2019 Birichino, Chardonnay Peter Martin Ray Vineyard - a dry-farmed, head trained vineyard at elevation (500m) with elevage in one neutral puncheon and one new half barrel, and then placed in tank for several months prior to bottling. While the new oak is evident now, it is not overwhelming nor does it obscure some deeply concentrated but tight fruit. The transfer to tank ‘tightens up” the wine and is something I’ve seen done at Ceritas, et al; building a wine to age.
This deserves and I hope to give it no less than 5 years in the cellar before opening another. We’ll see.
My ventures into CA chard are rare but this vineyard and producer are of interest.
Disjointed with too much oak on day two.

2019 Cos, Frappato - the victim of expectations; having often had Frappato from this producer and his student, Occhipinti, I had a standard in mind. This was less than; not a bad wine but not up to past glories. Even so, good with short ribs. Thanks John.

2004 Dauvissat, Chablis les Preuses - quiet nose of lemon oil and flint; rich, dense and vividly intense with a slight touch of oxidation; length that rides on acid. Still has time to go in the cellar but shows Preuses as well as any producer and the intensity here is hard to match. ‘Hell of a wine. And killer with cheese soufflé. Thanks Jon.

2018 Cowan Cellars, Ribolla Gialla - direct press/without skin contact; effusive nose of white fruit; balanced, clean and fresh. Probably the wine most representative of its AVA (Russian River Valley) and variety I have tasted. Very easy to drink.

Best, jim
 
originally posted by Jeff Grossman:
Mmm... cheese and chablis.
And especially Preuses - where the emphasis is on richness and intensity.
BTW, Diane has decided to make soufflés part of her repertoire which makes this a combo we will repeat more often. Lucky me.
Best, jim
 
originally posted by Florida Jim:
originally posted by Jeff Grossman:
Mmm... cheese and chablis.
And especially Preuses - where the emphasis is on richness and intensity.
BTW, Diane has decided to make soufflés part of her repertoire which makes this a combo we will repeat more often. Lucky me.
Indeed. I'll observe that Preuses costs a good deal more than eggs, cheese, and flour.
 
originally posted by Jeff Grossman:
originally posted by Florida Jim:
originally posted by Jeff Grossman:
Mmm... cheese and chablis.
And especially Preuses - where the emphasis is on richness and intensity.
BTW, Diane has decided to make soufflés part of her repertoire which makes this a combo we will repeat more often. Lucky me.
Indeed. I'll observe that Preuses costs a good deal more than eggs, cheese, and flour.

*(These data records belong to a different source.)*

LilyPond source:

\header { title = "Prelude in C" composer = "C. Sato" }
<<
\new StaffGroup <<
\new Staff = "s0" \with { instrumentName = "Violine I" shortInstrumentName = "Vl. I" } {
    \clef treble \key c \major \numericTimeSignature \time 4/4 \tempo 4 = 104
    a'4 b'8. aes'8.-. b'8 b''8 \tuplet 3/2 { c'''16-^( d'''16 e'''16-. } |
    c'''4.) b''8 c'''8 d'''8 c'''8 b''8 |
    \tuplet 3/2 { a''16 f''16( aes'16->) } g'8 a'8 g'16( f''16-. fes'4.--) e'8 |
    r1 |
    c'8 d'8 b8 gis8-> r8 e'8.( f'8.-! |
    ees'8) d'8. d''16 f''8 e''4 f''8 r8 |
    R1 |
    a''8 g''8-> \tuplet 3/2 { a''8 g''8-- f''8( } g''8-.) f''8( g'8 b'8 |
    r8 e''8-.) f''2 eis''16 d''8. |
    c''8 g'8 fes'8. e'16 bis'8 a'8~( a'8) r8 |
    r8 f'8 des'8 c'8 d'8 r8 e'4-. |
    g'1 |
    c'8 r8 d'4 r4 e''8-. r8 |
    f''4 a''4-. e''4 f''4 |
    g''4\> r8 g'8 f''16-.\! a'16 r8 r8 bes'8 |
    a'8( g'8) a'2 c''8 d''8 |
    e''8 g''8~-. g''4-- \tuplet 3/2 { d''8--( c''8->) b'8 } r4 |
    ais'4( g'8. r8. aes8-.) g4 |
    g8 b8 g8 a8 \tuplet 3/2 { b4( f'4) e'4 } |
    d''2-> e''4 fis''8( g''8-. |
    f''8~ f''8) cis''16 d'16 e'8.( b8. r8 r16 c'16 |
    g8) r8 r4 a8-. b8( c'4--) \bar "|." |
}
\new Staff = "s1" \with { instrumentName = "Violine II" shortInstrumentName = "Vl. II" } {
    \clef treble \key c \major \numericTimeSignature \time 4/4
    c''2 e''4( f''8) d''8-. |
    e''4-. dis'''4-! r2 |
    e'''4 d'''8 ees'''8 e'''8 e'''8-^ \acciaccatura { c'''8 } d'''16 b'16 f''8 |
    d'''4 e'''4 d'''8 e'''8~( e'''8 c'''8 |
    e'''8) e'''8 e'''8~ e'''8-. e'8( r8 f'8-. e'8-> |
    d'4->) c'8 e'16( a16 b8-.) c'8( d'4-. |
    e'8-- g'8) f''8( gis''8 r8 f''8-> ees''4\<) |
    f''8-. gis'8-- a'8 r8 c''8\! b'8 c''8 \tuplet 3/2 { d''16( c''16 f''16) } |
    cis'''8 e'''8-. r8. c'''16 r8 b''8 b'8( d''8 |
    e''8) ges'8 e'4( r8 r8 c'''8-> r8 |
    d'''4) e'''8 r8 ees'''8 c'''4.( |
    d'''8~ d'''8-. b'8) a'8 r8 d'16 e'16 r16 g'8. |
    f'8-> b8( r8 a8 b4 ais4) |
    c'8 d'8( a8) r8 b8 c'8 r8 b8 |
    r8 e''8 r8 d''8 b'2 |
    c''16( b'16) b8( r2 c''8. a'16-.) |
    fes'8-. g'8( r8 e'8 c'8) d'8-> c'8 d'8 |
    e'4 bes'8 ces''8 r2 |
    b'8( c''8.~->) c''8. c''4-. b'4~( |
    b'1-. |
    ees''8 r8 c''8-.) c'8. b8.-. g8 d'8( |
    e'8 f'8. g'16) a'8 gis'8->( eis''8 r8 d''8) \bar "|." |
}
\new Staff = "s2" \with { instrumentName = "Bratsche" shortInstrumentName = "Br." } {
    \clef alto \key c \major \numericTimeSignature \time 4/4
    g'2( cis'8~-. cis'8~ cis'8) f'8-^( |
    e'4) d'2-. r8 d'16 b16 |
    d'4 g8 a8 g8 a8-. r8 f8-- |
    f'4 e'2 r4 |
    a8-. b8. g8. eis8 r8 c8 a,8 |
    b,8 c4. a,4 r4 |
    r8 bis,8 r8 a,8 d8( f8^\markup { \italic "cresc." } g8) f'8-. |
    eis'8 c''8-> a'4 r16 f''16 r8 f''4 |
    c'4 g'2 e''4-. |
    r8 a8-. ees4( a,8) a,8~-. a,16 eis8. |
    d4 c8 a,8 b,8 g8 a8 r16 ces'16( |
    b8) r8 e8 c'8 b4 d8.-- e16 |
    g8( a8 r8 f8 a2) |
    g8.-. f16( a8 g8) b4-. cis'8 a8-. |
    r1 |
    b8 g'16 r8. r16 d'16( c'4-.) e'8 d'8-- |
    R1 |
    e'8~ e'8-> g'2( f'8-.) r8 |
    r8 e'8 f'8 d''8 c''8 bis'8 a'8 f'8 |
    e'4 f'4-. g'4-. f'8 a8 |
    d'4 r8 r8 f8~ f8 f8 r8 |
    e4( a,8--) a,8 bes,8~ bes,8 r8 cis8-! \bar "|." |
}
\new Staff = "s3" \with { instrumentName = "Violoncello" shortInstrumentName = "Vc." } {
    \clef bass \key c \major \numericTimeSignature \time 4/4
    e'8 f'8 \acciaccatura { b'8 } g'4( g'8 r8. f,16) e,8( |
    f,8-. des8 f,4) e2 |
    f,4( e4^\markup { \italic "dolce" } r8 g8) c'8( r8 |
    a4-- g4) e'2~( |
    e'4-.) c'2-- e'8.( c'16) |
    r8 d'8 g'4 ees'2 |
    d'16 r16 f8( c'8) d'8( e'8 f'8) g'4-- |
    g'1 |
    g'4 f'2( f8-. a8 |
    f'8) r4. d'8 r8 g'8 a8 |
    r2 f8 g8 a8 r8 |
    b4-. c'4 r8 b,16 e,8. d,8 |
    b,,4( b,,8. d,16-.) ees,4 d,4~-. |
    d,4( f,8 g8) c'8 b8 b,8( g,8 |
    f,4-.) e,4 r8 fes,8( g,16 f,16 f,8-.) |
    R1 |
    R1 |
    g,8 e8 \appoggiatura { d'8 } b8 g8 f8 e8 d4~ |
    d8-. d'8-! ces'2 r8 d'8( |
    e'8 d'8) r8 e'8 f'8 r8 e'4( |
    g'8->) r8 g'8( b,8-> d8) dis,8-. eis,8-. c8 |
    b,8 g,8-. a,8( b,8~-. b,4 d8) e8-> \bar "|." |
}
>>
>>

I have some, so for you, bubbeleh, I’ll make you a deal.
 
originally posted by Jayson Cohen:
originally posted by Jeff Grossman:
originally posted by Florida Jim:
originally posted by Jeff Grossman:
Mmm... cheese and chablis.
And especially Preuses - where the emphasis is on richness and intensity.
BTW, Diane has decided to make soufflés part of her repertoire which makes this a combo we will repeat more often. Lucky me.
Indeed. I'll observe that Preuses costs a good deal more than eggs, cheese, and flour.

I have some, so for you, bubbeleh, I’ll make you a deal.
What a pitch. (I love Chablis.)
 
that Preuses is great wine. I went through a case of it and of Les Clos from that vintage and each Preuses was better than any of Les Clos.
 
originally posted by Tristan Welles:
that Preuses is great wine. I went through a case of it and of Les Clos from that vintage and each Preuses was better than any of Les Clos.

Rene Dauvissat’s Les Preuses, from the ‘85 vintage, was the wine that got me hooked on Chablis.